• Text segment:

--------------------

![sqlite.jpeg](attachment:sqlite.jpeg)

# Exploratory Data Analysis with SQL

This notebook uses the 120 years of Olympics History dataset from Kaggle.

For the purpose of practice of SQL syntax the 1% of the dataset was sampled and loaded into a <b>SQLITE database</b> file. Hence, the database table, **`athletes`**, has just 2169 rows unlike the original dataset.

#### List of Questions

- How many olympics games have been held?
- List down all Olympics games held so far.
- Mention the total no of nations who participated in each olympics game?
- Which year saw the highest and lowest no of countries participating in olympics?

--------------------

Stored records:
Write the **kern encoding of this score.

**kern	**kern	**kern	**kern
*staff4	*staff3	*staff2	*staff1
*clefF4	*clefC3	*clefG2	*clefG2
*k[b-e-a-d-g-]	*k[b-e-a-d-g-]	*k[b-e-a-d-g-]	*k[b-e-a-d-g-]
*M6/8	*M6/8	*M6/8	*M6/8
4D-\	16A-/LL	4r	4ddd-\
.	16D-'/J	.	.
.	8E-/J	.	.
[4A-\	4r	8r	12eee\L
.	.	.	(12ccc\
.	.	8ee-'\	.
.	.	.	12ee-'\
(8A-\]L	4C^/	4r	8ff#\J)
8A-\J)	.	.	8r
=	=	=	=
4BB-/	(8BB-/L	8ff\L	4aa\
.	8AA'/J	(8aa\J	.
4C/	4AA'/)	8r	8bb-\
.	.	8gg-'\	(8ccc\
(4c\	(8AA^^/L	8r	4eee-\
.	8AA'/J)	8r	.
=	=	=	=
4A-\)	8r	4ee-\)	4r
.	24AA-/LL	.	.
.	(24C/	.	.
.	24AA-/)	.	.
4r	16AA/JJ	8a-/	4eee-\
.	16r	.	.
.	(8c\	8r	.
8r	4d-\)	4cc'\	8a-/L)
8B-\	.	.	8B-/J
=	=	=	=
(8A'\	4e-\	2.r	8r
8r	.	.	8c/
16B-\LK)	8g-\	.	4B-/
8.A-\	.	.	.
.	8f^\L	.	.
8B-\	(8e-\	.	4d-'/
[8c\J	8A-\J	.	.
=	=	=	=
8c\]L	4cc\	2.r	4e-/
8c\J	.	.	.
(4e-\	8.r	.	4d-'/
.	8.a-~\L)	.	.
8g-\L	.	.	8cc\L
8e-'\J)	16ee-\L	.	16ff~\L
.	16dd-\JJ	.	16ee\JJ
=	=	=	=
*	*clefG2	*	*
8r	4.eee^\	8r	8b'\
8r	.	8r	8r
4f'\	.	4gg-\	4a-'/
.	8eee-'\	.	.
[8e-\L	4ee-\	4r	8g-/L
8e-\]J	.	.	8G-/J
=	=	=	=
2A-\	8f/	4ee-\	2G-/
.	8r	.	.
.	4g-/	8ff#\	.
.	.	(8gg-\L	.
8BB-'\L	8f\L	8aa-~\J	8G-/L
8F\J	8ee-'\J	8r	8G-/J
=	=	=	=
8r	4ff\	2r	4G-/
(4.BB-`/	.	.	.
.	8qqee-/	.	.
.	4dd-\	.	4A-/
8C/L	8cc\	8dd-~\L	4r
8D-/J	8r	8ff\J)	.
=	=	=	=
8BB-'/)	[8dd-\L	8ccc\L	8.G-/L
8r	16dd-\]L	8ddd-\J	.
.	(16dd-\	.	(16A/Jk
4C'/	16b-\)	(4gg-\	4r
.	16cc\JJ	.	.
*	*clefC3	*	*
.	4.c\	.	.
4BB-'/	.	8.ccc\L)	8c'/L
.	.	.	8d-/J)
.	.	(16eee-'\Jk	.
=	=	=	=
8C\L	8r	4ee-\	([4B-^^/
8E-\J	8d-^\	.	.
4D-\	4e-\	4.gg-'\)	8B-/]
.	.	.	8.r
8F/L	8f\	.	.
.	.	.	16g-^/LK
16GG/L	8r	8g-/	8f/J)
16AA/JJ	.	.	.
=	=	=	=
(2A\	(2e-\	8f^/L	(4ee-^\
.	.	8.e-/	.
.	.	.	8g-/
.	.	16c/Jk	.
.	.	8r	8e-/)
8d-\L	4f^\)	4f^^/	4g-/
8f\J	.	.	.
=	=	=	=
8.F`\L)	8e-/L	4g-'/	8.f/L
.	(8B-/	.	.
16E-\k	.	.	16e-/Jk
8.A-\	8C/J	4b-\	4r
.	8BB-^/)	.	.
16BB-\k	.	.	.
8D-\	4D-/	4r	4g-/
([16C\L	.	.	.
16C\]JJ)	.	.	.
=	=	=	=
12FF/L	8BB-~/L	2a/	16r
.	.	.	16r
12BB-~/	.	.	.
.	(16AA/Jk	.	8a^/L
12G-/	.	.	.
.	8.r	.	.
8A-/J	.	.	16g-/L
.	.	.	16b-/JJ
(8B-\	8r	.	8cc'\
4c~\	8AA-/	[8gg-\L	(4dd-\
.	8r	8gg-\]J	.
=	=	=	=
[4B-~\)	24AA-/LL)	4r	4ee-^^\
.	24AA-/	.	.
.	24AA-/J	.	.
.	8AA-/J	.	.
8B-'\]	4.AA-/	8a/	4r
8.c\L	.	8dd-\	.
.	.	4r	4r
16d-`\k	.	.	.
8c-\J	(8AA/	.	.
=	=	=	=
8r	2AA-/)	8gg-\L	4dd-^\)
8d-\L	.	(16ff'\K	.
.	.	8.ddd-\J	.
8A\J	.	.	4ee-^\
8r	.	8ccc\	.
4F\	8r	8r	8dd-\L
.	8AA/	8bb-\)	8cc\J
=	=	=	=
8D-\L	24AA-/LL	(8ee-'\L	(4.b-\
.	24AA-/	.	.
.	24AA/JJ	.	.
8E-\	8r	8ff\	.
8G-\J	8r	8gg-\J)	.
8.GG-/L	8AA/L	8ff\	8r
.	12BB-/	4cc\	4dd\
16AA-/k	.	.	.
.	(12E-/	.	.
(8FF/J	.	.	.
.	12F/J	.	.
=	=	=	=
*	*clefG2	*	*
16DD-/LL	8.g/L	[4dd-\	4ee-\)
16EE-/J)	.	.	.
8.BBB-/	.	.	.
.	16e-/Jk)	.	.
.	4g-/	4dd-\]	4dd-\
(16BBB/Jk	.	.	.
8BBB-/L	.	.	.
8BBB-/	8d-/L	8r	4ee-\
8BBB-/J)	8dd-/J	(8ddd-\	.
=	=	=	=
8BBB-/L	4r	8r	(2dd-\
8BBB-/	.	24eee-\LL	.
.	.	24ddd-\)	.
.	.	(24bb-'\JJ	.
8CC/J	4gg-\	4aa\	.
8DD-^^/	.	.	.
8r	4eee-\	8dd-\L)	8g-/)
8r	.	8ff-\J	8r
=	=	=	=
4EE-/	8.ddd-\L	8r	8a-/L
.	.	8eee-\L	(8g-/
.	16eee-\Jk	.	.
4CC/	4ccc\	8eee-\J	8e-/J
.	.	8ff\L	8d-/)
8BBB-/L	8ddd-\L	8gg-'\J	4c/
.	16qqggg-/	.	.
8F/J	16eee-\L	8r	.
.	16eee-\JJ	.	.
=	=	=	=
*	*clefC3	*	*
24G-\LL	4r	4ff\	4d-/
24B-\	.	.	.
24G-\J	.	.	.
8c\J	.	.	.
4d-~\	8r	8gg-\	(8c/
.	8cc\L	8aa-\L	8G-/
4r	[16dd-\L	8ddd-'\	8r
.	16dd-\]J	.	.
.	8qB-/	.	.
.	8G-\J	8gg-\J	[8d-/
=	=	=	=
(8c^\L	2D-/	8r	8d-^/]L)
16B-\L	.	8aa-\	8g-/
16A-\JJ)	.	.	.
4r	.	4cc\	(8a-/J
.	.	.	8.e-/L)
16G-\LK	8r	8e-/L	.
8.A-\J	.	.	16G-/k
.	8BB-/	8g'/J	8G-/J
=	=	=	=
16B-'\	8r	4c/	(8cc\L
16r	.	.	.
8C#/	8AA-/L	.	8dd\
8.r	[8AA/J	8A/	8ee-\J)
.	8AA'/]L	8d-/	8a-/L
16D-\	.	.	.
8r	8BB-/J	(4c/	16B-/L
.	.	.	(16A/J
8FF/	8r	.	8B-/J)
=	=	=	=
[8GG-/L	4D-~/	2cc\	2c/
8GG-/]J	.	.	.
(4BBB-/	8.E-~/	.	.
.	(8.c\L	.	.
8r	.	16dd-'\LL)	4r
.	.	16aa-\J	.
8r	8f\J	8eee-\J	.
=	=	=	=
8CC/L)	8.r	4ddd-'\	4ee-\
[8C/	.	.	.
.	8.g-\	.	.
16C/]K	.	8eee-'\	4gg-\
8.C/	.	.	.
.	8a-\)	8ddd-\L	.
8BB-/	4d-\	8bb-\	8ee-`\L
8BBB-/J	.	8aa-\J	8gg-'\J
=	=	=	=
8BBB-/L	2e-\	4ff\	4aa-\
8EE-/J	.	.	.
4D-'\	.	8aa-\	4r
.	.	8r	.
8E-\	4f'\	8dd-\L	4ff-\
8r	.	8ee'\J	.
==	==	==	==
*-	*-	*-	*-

--------------------

• Problems to solve:
a. Answer the following from the Olympics SQL notebook.
(i) What percentage of the dataset was sampled and loaded into the database file?
(ii) What is the name of the database table, and how many rows does it have?
(iii) What is the first item under "List of Questions"?
b. Carry on the Olympics SQL notebook, beginning after its final line.

• Task results:
a.
(i) 1%
(ii) The table is named athletes, and it has 2169 rows.
(iii) How many olympics games have been held?

b.
- Which nation has participated in all of the olympic games?
- Identify the sport which was played in all summer olympics.
- Which Sports were just played only once in the olympics?
- Fetch the total no of sports played in each olympic games.
- Fetch details of the oldest athletes to win a gold medal.
- Find the Ratio of male and female athletes participated in all olympic games.


# Connect to SQLite DB

In [None]:
# !pip install sqlalchemy
# !pip install ipython-sql

In [1]:
%load_ext sql

In [2]:
import csv, sqlite3

In [3]:
con = sqlite3.connect("athletes.db")
cur = con.cursor()

In [4]:
%sql sqlite:///athletes.db

In [54]:
%%sql
PRAGMA TABLE_INFO(athletes);

 * sqlite:///athletes.db
Done.


cid,name,type,notnull,dflt_value,pk
0,ID,INTEGER,0,,0
1,Name,TEXT,0,,0
2,Sex,TEXT,0,,0
3,Age,REAL,0,,0
4,Height,REAL,0,,0
5,Weight,REAL,0,,0
6,Team,TEXT,0,,0
7,NOC,TEXT,0,,0
8,Games,TEXT,0,,0
9,Year,INTEGER,0,,0


In [12]:
%%sql

SELECT * FROM athletes LIMIT 3;

 * sqlite:///athletes.db
Done.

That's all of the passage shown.